WHAT THIS TASK INVOLVES: Count the rows below that contain the string "Eicher", matching case exactly, and reply with only the number.

(Collected data)
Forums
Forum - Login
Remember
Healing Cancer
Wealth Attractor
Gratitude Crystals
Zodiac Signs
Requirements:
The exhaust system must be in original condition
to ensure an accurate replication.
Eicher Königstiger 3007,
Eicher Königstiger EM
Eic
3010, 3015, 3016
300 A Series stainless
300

---

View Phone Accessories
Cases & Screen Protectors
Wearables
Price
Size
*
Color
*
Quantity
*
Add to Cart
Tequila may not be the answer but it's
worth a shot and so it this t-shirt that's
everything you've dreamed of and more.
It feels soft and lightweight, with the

OUTPUT FOR THIS EXERCISE: 2